III. Studies and Designs
A Japanese Vase
(A Design to be Wrought in Metals)
Five harsh, black birds in shining bronze come crying
Into a silver sky,
Piercing and jubilant is the shape of their flying,
Their beaks are pointed with delight,
Curved sharply with desire,
The passionate direction of their flight,
Clear and high,
Stretches their bodies taut like humming wire.
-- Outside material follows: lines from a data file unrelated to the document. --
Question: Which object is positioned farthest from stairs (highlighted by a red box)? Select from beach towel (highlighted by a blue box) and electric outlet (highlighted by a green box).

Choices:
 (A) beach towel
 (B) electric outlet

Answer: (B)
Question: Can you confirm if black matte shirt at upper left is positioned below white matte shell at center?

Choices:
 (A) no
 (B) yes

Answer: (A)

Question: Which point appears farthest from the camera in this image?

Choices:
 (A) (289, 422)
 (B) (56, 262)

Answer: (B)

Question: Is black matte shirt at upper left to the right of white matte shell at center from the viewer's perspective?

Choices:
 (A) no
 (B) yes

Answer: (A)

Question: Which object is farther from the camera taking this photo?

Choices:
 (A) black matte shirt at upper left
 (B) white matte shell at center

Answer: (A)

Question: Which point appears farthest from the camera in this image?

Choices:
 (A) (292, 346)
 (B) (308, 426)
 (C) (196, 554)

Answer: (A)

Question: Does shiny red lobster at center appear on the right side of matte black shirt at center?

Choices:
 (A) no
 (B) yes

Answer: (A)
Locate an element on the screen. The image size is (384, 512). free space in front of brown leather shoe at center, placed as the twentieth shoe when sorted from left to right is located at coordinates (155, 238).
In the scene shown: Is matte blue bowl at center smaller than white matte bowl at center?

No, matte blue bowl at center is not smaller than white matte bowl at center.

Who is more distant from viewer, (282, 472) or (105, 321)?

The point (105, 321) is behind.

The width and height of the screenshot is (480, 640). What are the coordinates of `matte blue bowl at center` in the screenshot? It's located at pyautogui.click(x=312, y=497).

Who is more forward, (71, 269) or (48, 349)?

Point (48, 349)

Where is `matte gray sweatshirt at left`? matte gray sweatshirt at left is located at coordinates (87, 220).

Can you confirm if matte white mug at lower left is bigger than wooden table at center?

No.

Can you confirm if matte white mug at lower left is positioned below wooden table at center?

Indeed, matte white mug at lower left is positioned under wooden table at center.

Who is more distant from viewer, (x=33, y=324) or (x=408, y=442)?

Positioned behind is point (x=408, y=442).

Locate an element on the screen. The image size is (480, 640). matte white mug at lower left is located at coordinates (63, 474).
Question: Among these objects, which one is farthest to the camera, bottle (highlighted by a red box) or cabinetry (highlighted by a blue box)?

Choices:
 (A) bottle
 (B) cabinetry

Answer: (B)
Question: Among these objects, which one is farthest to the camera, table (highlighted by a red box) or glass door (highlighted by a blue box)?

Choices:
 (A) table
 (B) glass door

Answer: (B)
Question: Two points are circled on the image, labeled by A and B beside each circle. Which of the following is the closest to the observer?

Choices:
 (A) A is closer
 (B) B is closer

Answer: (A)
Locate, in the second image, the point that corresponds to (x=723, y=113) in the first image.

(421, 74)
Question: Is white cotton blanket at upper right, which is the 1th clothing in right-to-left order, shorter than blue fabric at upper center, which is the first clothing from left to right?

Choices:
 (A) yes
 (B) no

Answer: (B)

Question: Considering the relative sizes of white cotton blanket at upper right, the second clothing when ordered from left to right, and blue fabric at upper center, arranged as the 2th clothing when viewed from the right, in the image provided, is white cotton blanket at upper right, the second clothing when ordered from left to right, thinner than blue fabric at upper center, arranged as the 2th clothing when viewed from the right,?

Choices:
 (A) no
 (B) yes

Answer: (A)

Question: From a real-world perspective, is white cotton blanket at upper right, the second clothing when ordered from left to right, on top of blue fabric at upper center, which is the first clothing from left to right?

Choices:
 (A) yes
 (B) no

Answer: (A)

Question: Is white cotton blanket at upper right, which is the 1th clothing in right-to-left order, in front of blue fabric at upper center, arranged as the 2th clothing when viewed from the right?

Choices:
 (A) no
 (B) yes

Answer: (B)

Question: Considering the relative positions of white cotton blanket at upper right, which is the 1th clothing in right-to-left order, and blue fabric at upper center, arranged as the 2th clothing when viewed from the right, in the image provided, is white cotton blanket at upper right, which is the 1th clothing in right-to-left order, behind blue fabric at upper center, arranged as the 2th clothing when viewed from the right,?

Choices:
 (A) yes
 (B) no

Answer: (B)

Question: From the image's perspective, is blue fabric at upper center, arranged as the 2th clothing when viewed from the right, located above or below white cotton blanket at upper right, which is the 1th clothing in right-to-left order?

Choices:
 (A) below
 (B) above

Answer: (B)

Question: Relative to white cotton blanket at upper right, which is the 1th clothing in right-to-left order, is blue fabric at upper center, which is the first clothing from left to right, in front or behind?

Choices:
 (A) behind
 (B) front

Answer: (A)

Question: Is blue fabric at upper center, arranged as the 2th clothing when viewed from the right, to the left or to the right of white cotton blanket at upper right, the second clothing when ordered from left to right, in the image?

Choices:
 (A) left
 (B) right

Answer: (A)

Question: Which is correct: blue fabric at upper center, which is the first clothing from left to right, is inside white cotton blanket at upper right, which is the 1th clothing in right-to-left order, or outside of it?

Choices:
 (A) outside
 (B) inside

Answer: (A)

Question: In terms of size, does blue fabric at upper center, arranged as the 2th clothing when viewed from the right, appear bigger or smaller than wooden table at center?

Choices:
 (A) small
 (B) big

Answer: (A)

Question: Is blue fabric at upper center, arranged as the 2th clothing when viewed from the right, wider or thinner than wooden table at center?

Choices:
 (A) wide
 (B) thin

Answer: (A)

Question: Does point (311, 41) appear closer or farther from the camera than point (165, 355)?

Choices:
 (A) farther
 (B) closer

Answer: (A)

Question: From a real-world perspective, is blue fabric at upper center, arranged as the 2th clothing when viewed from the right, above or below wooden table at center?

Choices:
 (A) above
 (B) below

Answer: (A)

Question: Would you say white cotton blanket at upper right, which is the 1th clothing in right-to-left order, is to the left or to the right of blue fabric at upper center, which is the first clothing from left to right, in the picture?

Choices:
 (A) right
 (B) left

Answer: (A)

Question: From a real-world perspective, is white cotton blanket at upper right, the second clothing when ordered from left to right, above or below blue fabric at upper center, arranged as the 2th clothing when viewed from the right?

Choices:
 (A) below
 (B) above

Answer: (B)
The cold wind blows into angry patterns the jet-bright
Feathers of their wings,
Their claws curl loosely, safely, about nothingness,
They clasp no things.
Direction and desire they possess
By which in sharp, unswerving flight they hold
Across an iron sea to the golden beach
Whereon lies carrion, their feast. A shore of gold
That birds wrought on a vase can never reach.
The Bow Moon
(A print by Hiroshige)
From the dawn, Take San,
Ungathered star,
Follow me back through night
Till I recapture
Evening.
(The bending hours of darkness
Sway apart like lilies
Before the backward-blowing wind.)
At last,
Bearing in her mysterious bosom
Unravished beauty,
Dark Yesterday rises to view against her silent sky
Irrevocable… secret…
Confronting the fantastic dream
Of an impossible Tomorrow.
And that frail bridge,
Delicate, immutable,
Which rises higher than the moon,
More everlasting than the fading sky,
Joining What-was-not with What-might-have-been,
That bridge were named "Today"
If I had loved you, Take San,
If you had loved me.
An Italian Chest
(Lorenzo Designs a Bas-Relief)
Lust is the oldest lion of them all
And he shall have first place,
With a malignant growl, satirical,
To curve in foliations prodigal
Round and around his face,
Extending till the echoes interlace
With Pride and Prudence, two cranes, gaunt and tall.